Nach erfolgreichem Anlaufen konnten auch noch Mitte und Charlottenburg-Wilmersdorf gewonnen werden. Aktuell ist das Aufbauen von 70 Parklets geplant. Das Beantragen eines Parklets war in zwei Runden über eine Website und die transparente Checkliste leicht möglich, die in mehreren Video-Konferenzen vorgestellt wurde. Mittlerweile sind mehrere Parklets erfolgreich ausgeliefert und konnten noch vor dem Winter bepflanzt werden.
Wandernder Lebenswerter Stadtraum
Kai Siefke und Katja Pfeiffer stellten die Vision des ambitionierten Projekts „Wandernder Lebenswerter Stadtraum“ (WLS) vor, welche die Parklet-Idee auf einen ganzen Straßenraum ausweitet und modular unterschiedliche Nutzungen temporär darstellen können soll.
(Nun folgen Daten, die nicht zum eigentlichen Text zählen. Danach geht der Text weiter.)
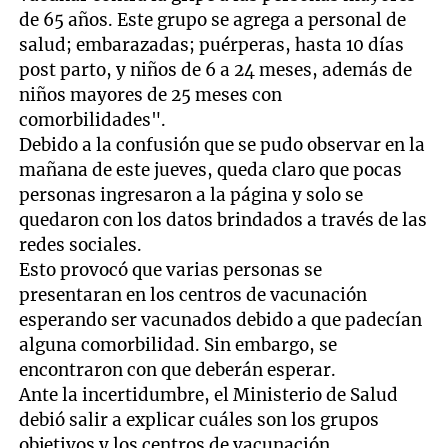
de 65 años. Este grupo se agrega a personal de
salud; embarazadas; puérperas, hasta 10 días
post parto, y niños de 6 a 24 meses, además de
niños mayores de 25 meses con
comorbilidades".
Debido a la confusión que se pudo observar en la
mañana de este jueves, queda claro que pocas
personas ingresaron a la página y solo se
quedaron con los datos brindados a través de las
redes sociales.
Esto provocó que varias personas se
presentaran en los centros de vacunación
esperando ser vacunados debido a que padecían
alguna comorbilidad. Sin embargo, se
encontraron con que deberán esperar.
Ante la incertidumbre, el Ministerio de Salud
debió salir a explicar cuáles son los grupos
objetivos y los centros de vacunación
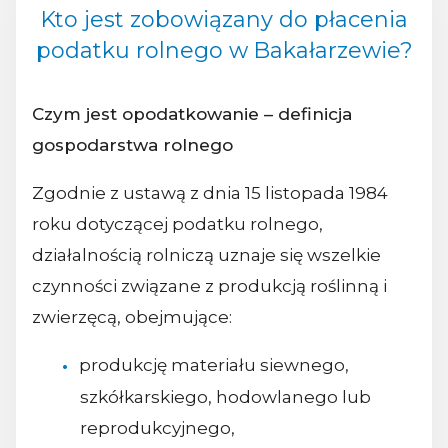
Kto jest zobowiązany do płacenia
podatku rolnego w Bakałarzewie?
Czym jest opodatkowanie – definicja
gospodarstwa rolnego
Zgodnie z ustawą z dnia 15 listopada 1984
roku dotyczącej podatku rolnego,
działalnością rolniczą uznaje się wszelkie
czynności związane z produkcją roślinną i
zwierzęcą, obejmujące:
produkcję materiału siewnego,
szkółkarskiego, hodowlanego lub
reprodukcyjnego,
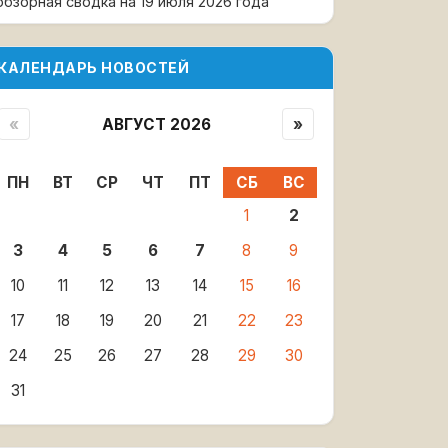
обзорная сводка на 19 июля 2026 года
КАЛЕНДАРЬ НОВОСТЕЙ
«
АВГУСТ 2026
»
ПН
ВТ
СР
ЧТ
ПТ
СБ
ВС
1
2
3
4
5
6
7
8
9
10
11
12
13
14
15
16
17
18
19
20
21
22
23
24
25
26
27
28
29
30
31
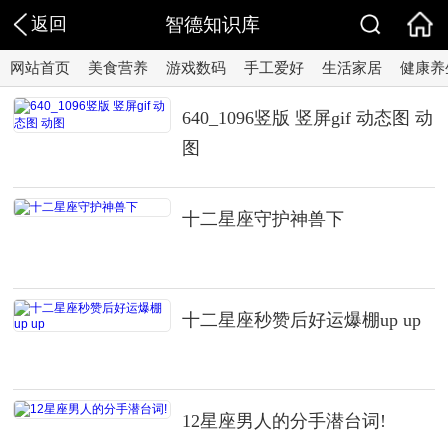
返回
智德知识库
网站首页
美食营养
游戏数码
手工爱好
生活家居
健康养
640_1096竖版 竖屏gif 动态图 动
图
十二星座守护神兽下
十二星座秒赞后好运爆棚up up
12星座男人的分手潜台词!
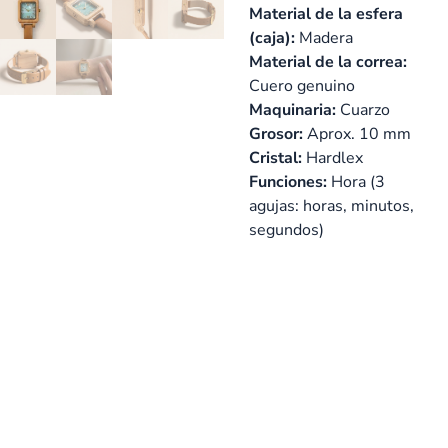
Material de la esfera
(caja):
Madera
Material de la correa:
Cuero genuino
Maquinaria:
Cuarzo
Grosor:
Aprox. 10 mm
Cristal:
Hardlex
Funciones:
Hora (3
agujas: horas, minutos,
segundos)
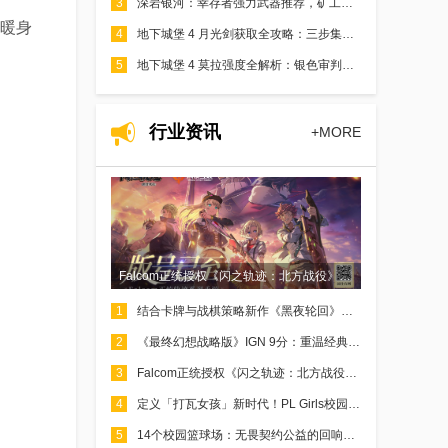
3
深岩银河：幸存者强力武器推荐，矿工再也不怕虫潮了！
暖身
4
地下城堡 4 月光剑获取全攻略：三步集齐道具，激活皎月神兵
5
地下城堡 4 莫拉强度全解析：银色审判的实战价值指南
行业资讯
+MORE
Falcom正统授权《闪之轨迹：北方战役》正式获批版号
1
结合卡牌与战棋策略新作《黑夜轮回》推出游戏试玩版
2
《最终幻想战略版》IGN 9分：重温经典的最佳途径！
3
Falcom正统授权《闪之轨迹：北方战役》正式获批版号
4
定义「打瓦女孩」新时代！PL Girls校园电竞女神联赛集结完毕！
5
14个校园篮球场：无畏契约公益的回响刚刚开始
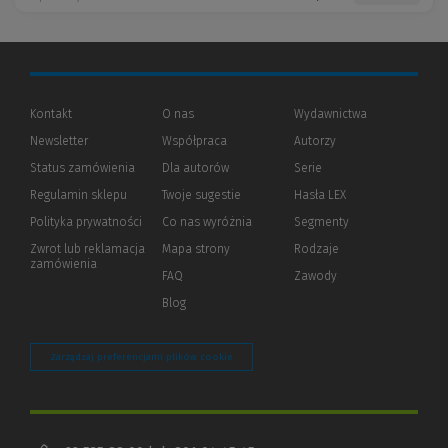
Kontakt
O nas
Wydawnictwa
Newsletter
Współpraca
Autorzy
Status zamówienia
Dla autorów
(Nowe
(Link
Serie
okno)
do
Regulamin sklepu
Twoje sugestie
Hasła LEX
innej
strony)
Polityka prywatności
(Nowe
(Link
Co nas wyróżnia
Segmenty
okno)
do
Zwrot lub reklamacja
Mapa strony
Rodzaje
innej
zamówienia
strony)
FAQ
Zawody
Blog
Zarządzaj preferencjami plików cookie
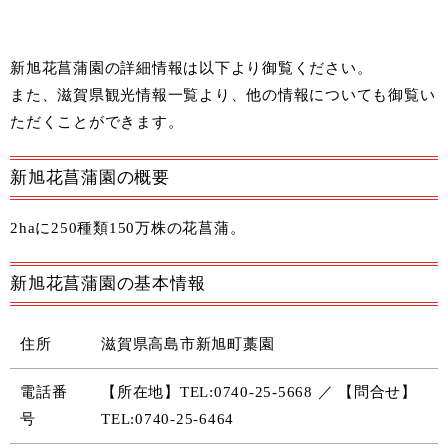
新旭花菖蒲園の詳細情報は以下より御覧ください。
また、
滋賀県観光情報一覧
より、他の情報についても御覧い
ただくことができます。
新旭花菖蒲園の概要
2haに250種類150万株の花菖蒲。
新旭花菖蒲園の基本情報
住所
滋賀県高島市新旭町藁園
電話番
【所在地】TEL:0740-25-5668 ／ 【問合せ】
号
TEL:0740-25-6464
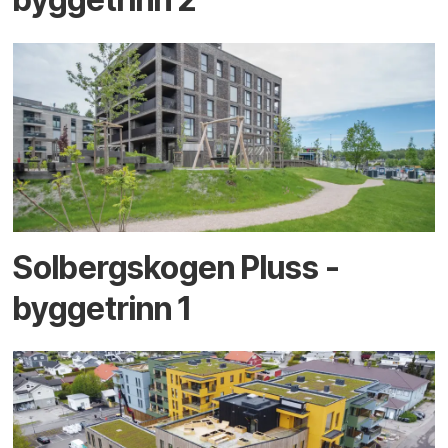
Solbergskogen Pluss -
byggetrinn 1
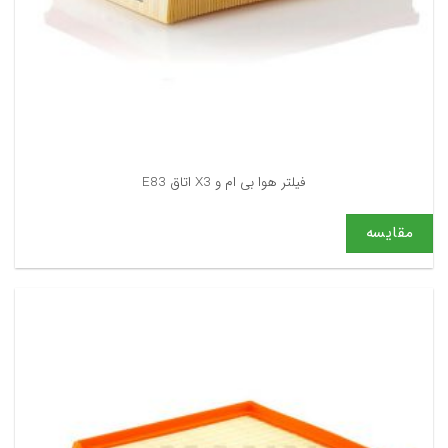
فیلتر هوا بی ام و X3 اتاق E83
مقایسه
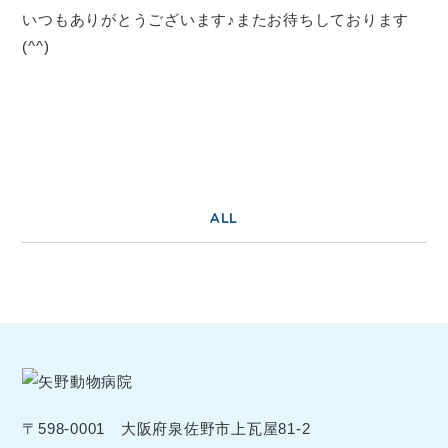
いつもありがとうございます♪またお待ちしております
(^^)
ALL
〒598-0001 大阪府泉佐野市上瓦屋81-2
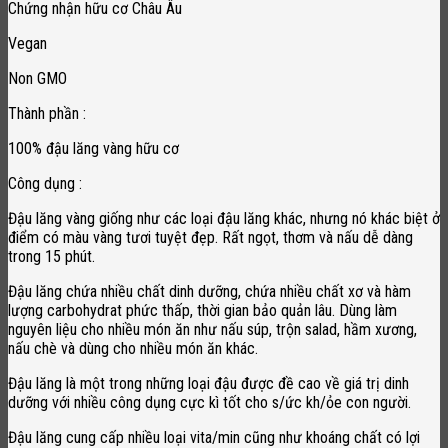
Chứng nhận hữu cơ Châu Âu
Vegan
Non GMO
Thành phần :
100% đậu lăng vàng hữu cơ
Công dụng :
Đậu lăng vàng giống như các loại đậu lăng khác, nhưng nó khác biệt ở
điểm có màu vàng tươi tuyệt đẹp. Rất ngọt, thơm và nấu dễ dàng
trong 15 phút.
Đậu lăng chứa nhiều chất dinh dưỡng, chứa nhiều chất xơ và hàm
lượng carbohydrat phức thấp, thời gian bảo quản lâu. Dùng làm
nguyên liệu cho nhiều món ăn như nấu súp, trộn salad, hầm xương,
nấu chè và dùng cho nhiều món ăn khác.
Đậu lăng là một trong những loại đậu được đề cao về giá trị dinh
dưỡng với nhiều công dụng cực kì tốt cho s/ức kh/ỏe con người.
Đậu lăng cung cấp nhiều loại vita/min cũng như khoáng chất có lợi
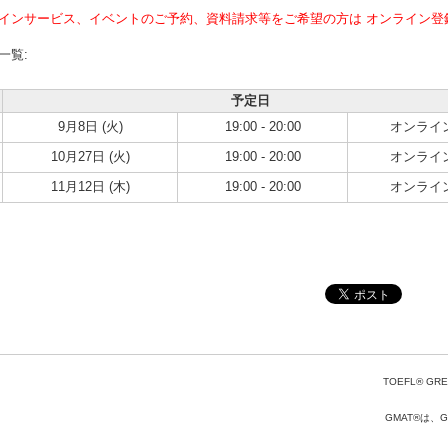
インサービス、イベントのご予約、資料請求等をご希望の方は オンライン登
一覧:
予定日
9月8日 (火)
19:00 - 20:00
オンライ
10月27日 (火)
19:00 - 20:00
オンライ
11月12日 (木)
19:00 - 20:00
オンライ
TOEFL® GRE
GMAT®は、Gr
Von Begrünung über Tischtennis, Bühnenszenarien und Sandkästen bis zur lokalen Speicherung von Regenwasser sollen diverse Nutzungen partizipativ erdacht, ausgewählt und erprobt werden können. Eine Übersicht über die angedachten Module findet sich auf S.22/23 in der Präsentation zu den Kiezblocks in Mitte (Link hier).
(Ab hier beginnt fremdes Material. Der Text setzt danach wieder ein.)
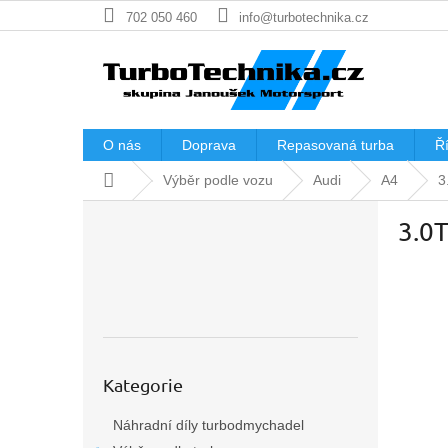
Přejít
702 050 460
info@turbotechnika.cz
na
obsah
O nás
Doprava
Repasovaná turba
Ří
Domů
Výběr podle vozu
Audi
A4
3
P
3.0
o
s
t
r
a
n
n
Přeskočit
í
Kategorie
kategorie
p
Náhradní díly turbodmychadel
a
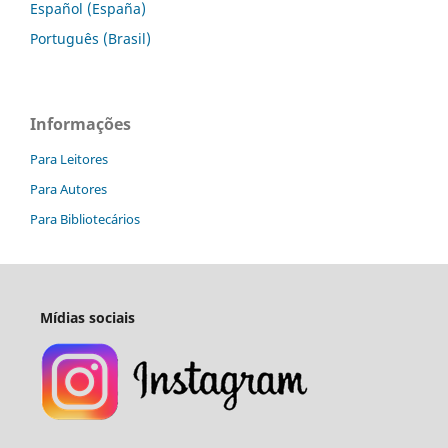
Español (España)
Português (Brasil)
Informações
Para Leitores
Para Autores
Para Bibliotecários
Mídias sociais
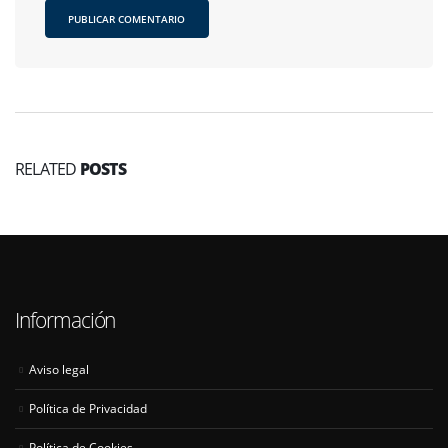
RELATED
POSTS
Información
Aviso legal
Política de Privacidad
Política de Cookies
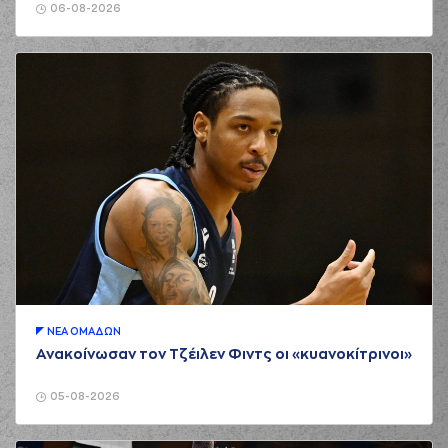
06-08-2026
ΝΕA ΟΜAΔΩΝ
Ανακοίνωσαν τον Τζέιλεν Φιντς οι «κυανοκίτρινοι»
05-08-2026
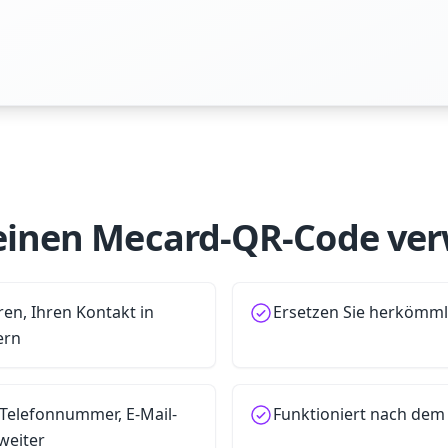
inen Mecard-QR-Code ve
en, Ihren Kontakt in
Ersetzen Sie herkömml
ern
 Telefonnummer, E-Mail-
Funktioniert nach dem 
weiter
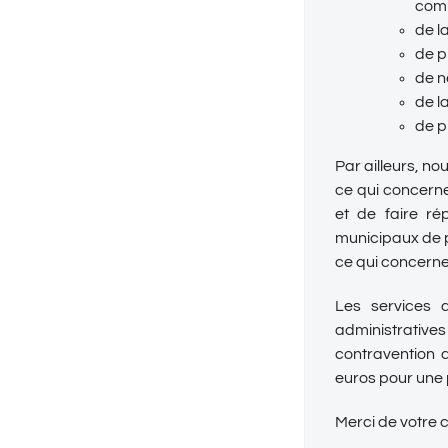
com
de l
de p
de n
de l
de p
Par ailleurs, n
ce qui concerne
et de faire ré
municipaux de p
ce qui concerne 
Les services d
administrative
contravention
euros pour une 
Merci de votre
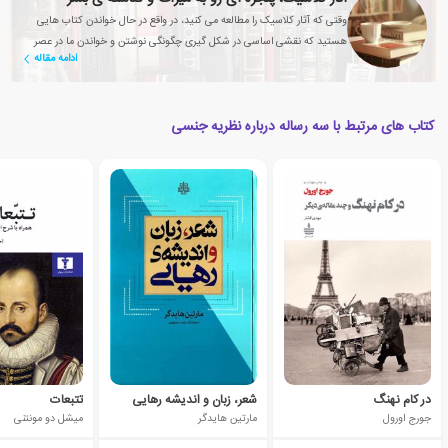
وقتی که آثار کلاسیک را مطالعه می کنید، در واقع در حال خواندن کتاب هایی
هستید که نقشی اساسی در شکل گیری چگونگی نوشتن و خواندن ما در عصر
ادامه مقاله
حاضر داشته اند
کتاب های مرتبط با سه رساله درباره نظریه جنسی
در کام نهنگ
شعر، زبان و اندیشه رهایی
تتبعات
جورج اورول
مارتین هایدگر
میشل دو مونتنی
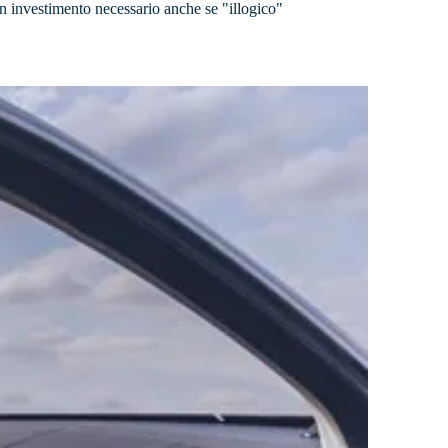
un investimento necessario anche se "illogico"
Bei dem auf Europaletten basierenden Konzept ist mitgedacht, dass es möglichst einfach auf- und abgebaut sowie transportiert werden kann. Darüber hinaus soll eine wissenschaftliche Begleitung stattfinden. Der Aufbau kann an Kreuzungen oder mit Verschwenkung in Nebenstraßen erfolgen. Viele Unterstützer:innen konnten bereits gewonnen werden u.a. sind verschiedene Hochschulen, Stiftungen und Bezirke interessiert und auch in Kiezblocks wurden schon mehrere Initiativen gewonnen.
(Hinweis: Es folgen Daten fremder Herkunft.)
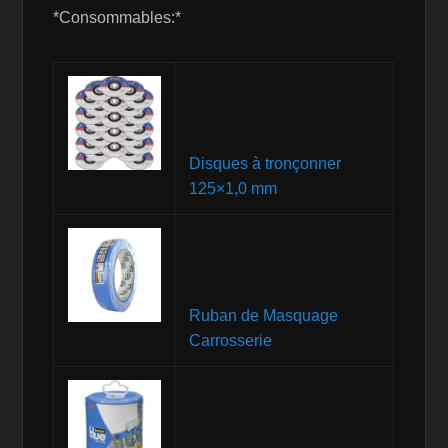
*Consommables:*
Disques à tronçonner
125×1,0 mm
Ruban de Masquage
Carrosserie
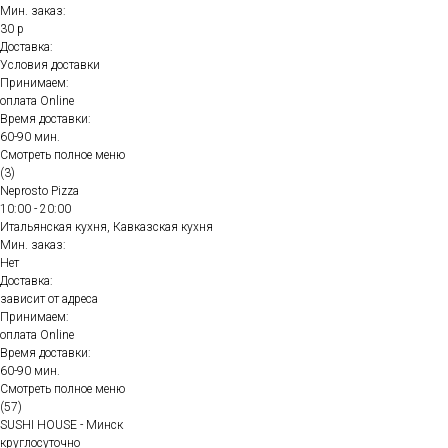
Мин. заказ:
30 р
Доставка:
Условия доставки
Принимаем:
оплата Online
Время доставки:
60-90 мин.
Смотреть полное меню
(3)
Neprosto Pizza
10:00 - 20:00
Итальянская кухня, Кавказская кухня
Мин. заказ:
Нет
Доставка:
зависит от адреса
Принимаем:
оплата Online
Время доставки:
60-90 мин.
Смотреть полное меню
(57)
SUSHI HOUSE - Минск
круглосуточно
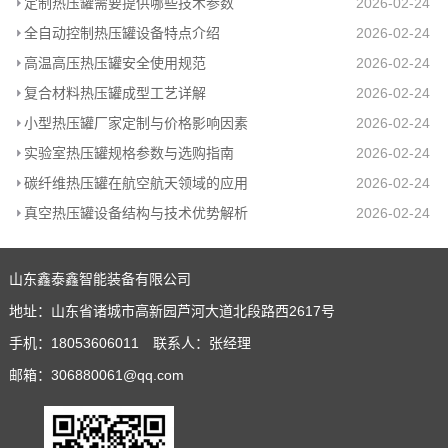
定制热压罐需要提供哪些技术参数
2026-02-24
全自动控制热压罐设备特点介绍
2026-02-24
高温高压热压罐安全使用规范
2026-02-24
复合材料热压罐成型工艺详解
2026-02-24
小型热压罐厂家定制与价格影响因素
2026-02-24
实验室热压罐规格参数与选购指南
2026-02-24
碳纤维热压罐在航空航天领域的应用
2026-02-24
真空热压罐设备结构与技术优势解析
2026-02-24
山东鑫泰鑫智能装备有限公司
地址：山东省诸城市高新园芦河大道北段路西2617号
手机：18053606011 联系人：张经理
邮箱：306880061@qq.com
Um von der Vision zur Realität zu kommen, wird von mehreren Teilnehmer:innen die Erarbeitung einer klaren Roadmap zur Umsetzung unter Berücksichtigung von Teilschritten für zentral für angesehen, da viele Fragen insb. bzgl. Genehmigungen noch unklar oder ohne Vorbild sind. Hierzu könnte ein Arbeitstreffen, ideal mit Beteiligten aus den Bezirksämtern, der SenUVK, Berlin21 und interessierten Initiativen aus dem Parklets-Förderprogramm bzw. Kiezblocks nach der Wahl organisiert werden.
Mu-Fu-Streifen
Um solch diverse Nutzungsansprüche im Straßenraum unterzubringen, braucht es grundlegend eine Neuausrichtung der von der Forschungsgemeinschaft für Straßen- und Verkehrswesen (FGSV) herausgegebenen Regelwerke (insb. der RASt06), welche den Status Quo der Fahrbahnaufteilung, -gestaltung der „Parkstände“ im Straßenraum zementieren und wenig Spielraum für andere Nutzungen zulassen, selbst wenn Kommunen dies unterstützen. Sonja Bettge (TU Berlin) und Immo Janssen (AKöR, TU Berlin) stellen die Problematik dar und schlagen als neues Entwurfselement einen Multifunktionsstreifen („Mu-Fu-Streifen“) vor, bei dem Kfz-Parken nur noch eine Nutzung unter vielen anderen ist und auch eine saisonale Umnutzung stattfinden kann.
Parkraumkarawane
Das Team der Selbsthilfewerkstatt Fahrrad3000 in der Adlerhalle ist auch im Straßenraum durch ein Projekt der Urbanen Praxis aktiv. Domenic und Felix stellen die Parkraumkarawane vor, die mit auffälligen, multifunktional einsetzbaren do-it-yourself-Fahrradanhängern sonst von Kfz blockierten Parkraum temporär besetzt, belebt und so zeigt, wie die temporäre Umnutzung auch ganz schnell und ohne jegliche Genehmigung möglich ist: Es braucht nur zwei Achsen, um einen Platz ganz schnell selbst aufzubauen. Die selbstgebauten Fahrradanhänger wurden beim Workshop aus- und vorgestellt. Gemeinnützige Projekte und Initiativen können die Anhänger seit Oktober unkompliziert ausleihen.